I’ve personally found the code that the AI writes, even this week (ie not some old models from months ago) to be shockingly shoddy. I’ve rewritten some AI code (created via spec driven development and a workflow that includes planning and refactoring) by hand and I’ve been very conscious of the amount of micro-design-changes I as a human make where the AI just blows forward shoehorning a solution into the design. My implementation happens b has adjusted and shifted many times to insure clear and performant logic, while the AI commits to an approach early and applied whatever brute force is necessary to make it work. I’ve also asked it to write various tests for me or to make isolated changes and quite frankly the code was just not very good. Working, but convoluted. Even with guidance and iteration, it’s still not on a human level.
So it’s not hard to see that if you have an application as large and complex as Claude code and you let the AI do it all, that it’s going to be a mess.
I’m not against using AI for development, but you have to be realistic about its capabilities. I feel like this is where they “got high on their own supply” and are blinded to the AI’s shortcomings and failures.
That's not what script kiddies are at all.

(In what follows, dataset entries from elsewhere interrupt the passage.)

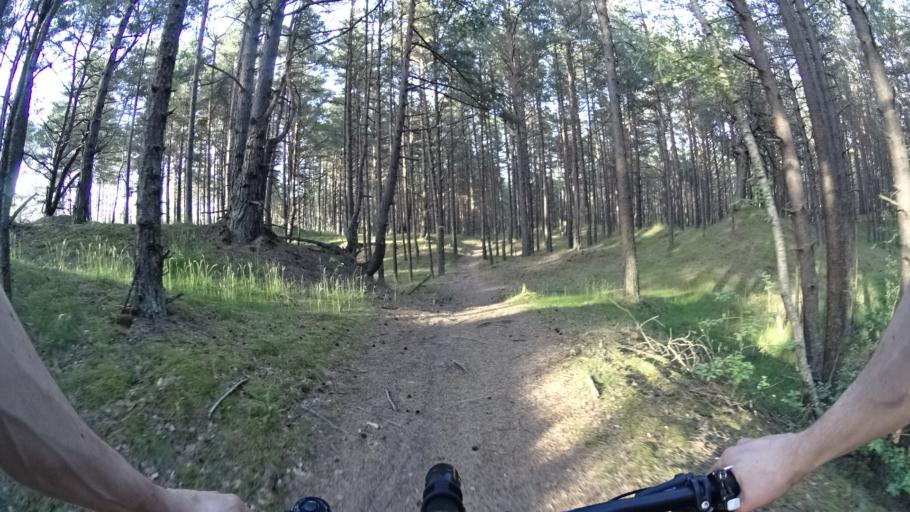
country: LV
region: Riga
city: Jaunciems
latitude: 57.0980
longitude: 24.1558
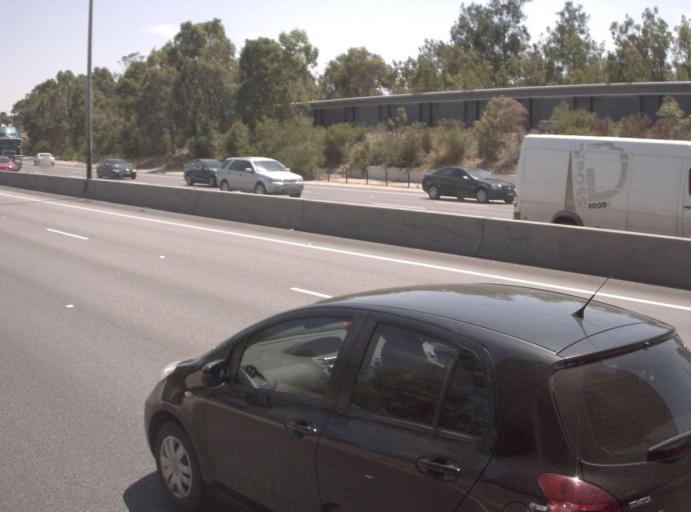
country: AU
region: Victoria
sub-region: Stonnington
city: Glen Iris
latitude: -37.8673
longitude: 145.0618
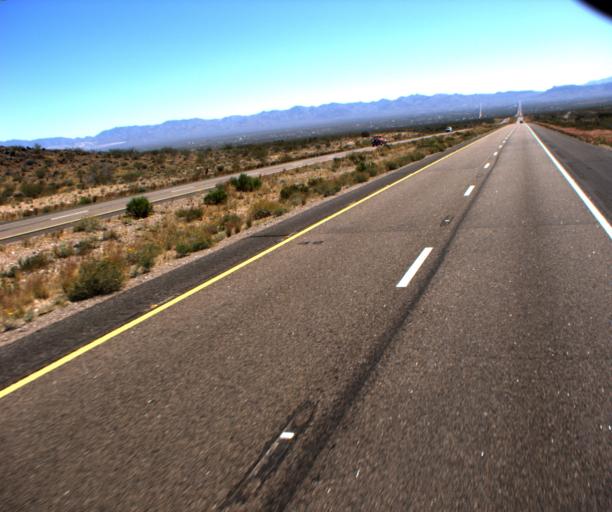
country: US
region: Arizona
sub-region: Mohave County
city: Golden Valley
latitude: 35.2286
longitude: -114.3561
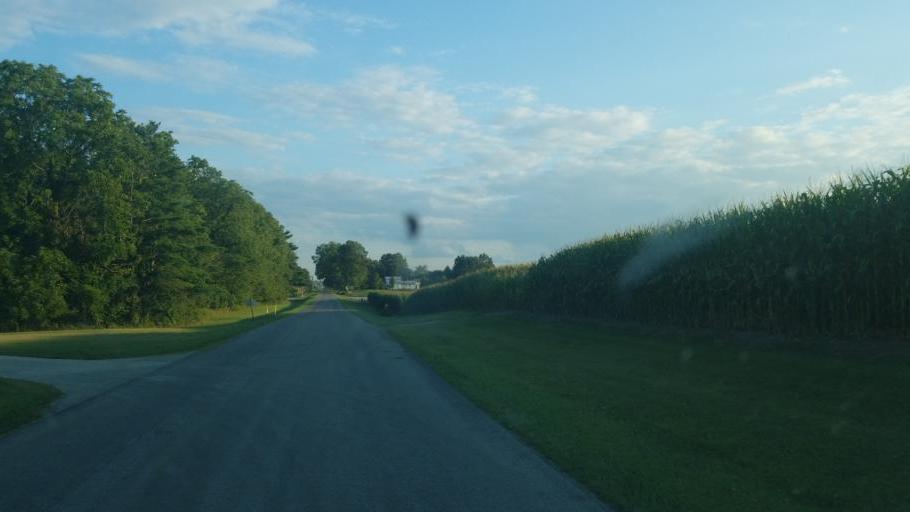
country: US
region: Ohio
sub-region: Huron County
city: Greenwich
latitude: 41.0271
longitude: -82.5599
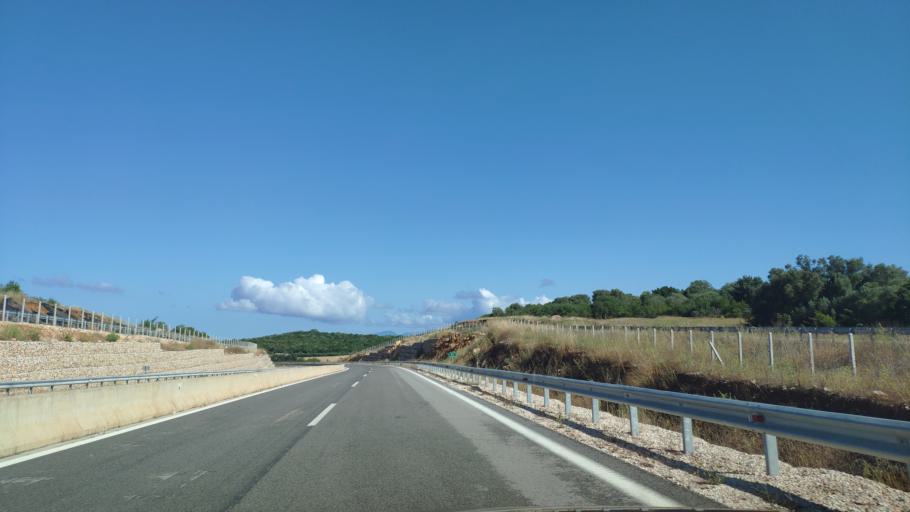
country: GR
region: West Greece
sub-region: Nomos Aitolias kai Akarnanias
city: Vonitsa
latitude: 38.9084
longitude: 20.8485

> The negative connotations are there on purpose because of the bugs and issues that these products have, something which presumably they wouldn’t have if there was human oversight and acknowledgement that the AI isn’t infallible.
That's a big assumption, given that Anthropic is also currently growing by more than 3x per quarter. Maybe the problem is more complicated and we don't know everything, and they're also just simply suffering from growth pains?

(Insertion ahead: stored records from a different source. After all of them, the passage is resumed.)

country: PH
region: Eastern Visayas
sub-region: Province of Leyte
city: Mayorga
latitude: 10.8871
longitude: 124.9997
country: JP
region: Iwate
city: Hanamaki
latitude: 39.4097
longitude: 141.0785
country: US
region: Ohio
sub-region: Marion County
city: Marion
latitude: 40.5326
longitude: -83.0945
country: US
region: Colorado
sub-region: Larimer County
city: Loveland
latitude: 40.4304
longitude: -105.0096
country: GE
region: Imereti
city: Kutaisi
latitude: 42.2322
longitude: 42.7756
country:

Sure it is. The new age of script kiddies: they don’t know how to do it for themselves, but they can run a script (or tell the AI to) to do it for them.
> That's a big assumption
We can only see the results, which are more and more bugs, problems, regressions, etc. That’s not normal behavior. Yes all we can do is speculate, we don’t know the real reasons for the issues, but it’s clear there are issues and they appear to be getting worse.
Maybe not the script kiddies part, but "high on their own supply" is certainly not unreasonable.
The comment is not at all just saying “their usage of their own AI is causing these issues”, it’s just a lot of hostility, I don’t see the value of these kind of insults.
Maybe it's just interpretation: "high on their own supply" is no different from "poisoned by their own dogfood" or similar.
It means that they have completely committed to a thing that the person proffering the quote thinks is "wrong" in some way.